The authors’ stated hope was that managers would use their book to connect organisational competitiveness with the individual’s intrinsic need to belong to organisations that have a life of their own or a meaning beyond profit. The authors feel that the revolutions of organisational redefinition, of leanness and reengineering, have been achieved through the destruction of individuals’ sense of membership, shared identity and meaning; in other words, that the cost of delivering short-term shareholder value has tended to be the original culture of the organisational. This observation is ironic; it’s almost crocodile tears when one considers that Deal and Kennedy did point out that culture was the obstacle to change. It’s not surprising that those driving change took them at their word and chose to ignore the issue of creating distinctive, replacement cultures. It was just so much easier to destroy than to build when you’re being paid to cut the fat out of organisations to free the muscle that could be used to deliver in the future. Of course, the problem is that, in cutting out the heart or the culture of the organisation and focusing organisational design onto efficient processes, all that happened (which is the subtext to the book) is that the ability to innovate began to disappear as organisations became very efficient at competing on price.
The book is in three parts including thirteen chapters. The first part is a single chapter that reworks the original content using current management literature to reinforce the original messages linking strong culture and success. The problem with much of the supporting research is that it cannot prove that strong culture determines success. Successful organisations’ ability to provide visions and values documents may just mean that they know how to play the culture/ brand associations game: the impact of Deal and Kennedy’s original theory may just mean that successful organisations don’t miss a trick, and that includes playing this game, and well enough to fool journalists and industry analysts!

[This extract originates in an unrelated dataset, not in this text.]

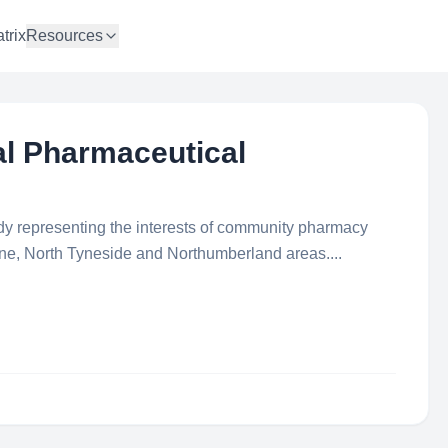
trix
Resources
al Pharmaceutical
ody representing the interests of community pharmacy
ne, North Tyneside and Northumberland areas....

Part two documents the damaging impacts of shareholder value, downsizing, outsourcing, mergers, networked computers, and globalisation of company cultures.
Part three concentrates on the practice of rebuilding cohesive cultures from the damaged players: re-emphasising the importance of cultural leadership clarifying and consistently reinforcing the power of clear identity, and shared values to drive successful behaviour.
The book is ably illustrated with examples and stories that reinforce the old message. The key weakness is the tendency to view culture as a technology in its own right without understanding that it is the by-product of an on-going process of successfully solving the problems that deliver new technologies and values to the customer. The fundamental message from the authors is valuable. It’s not about whether to work on competitive advantage or culture: you need to do both.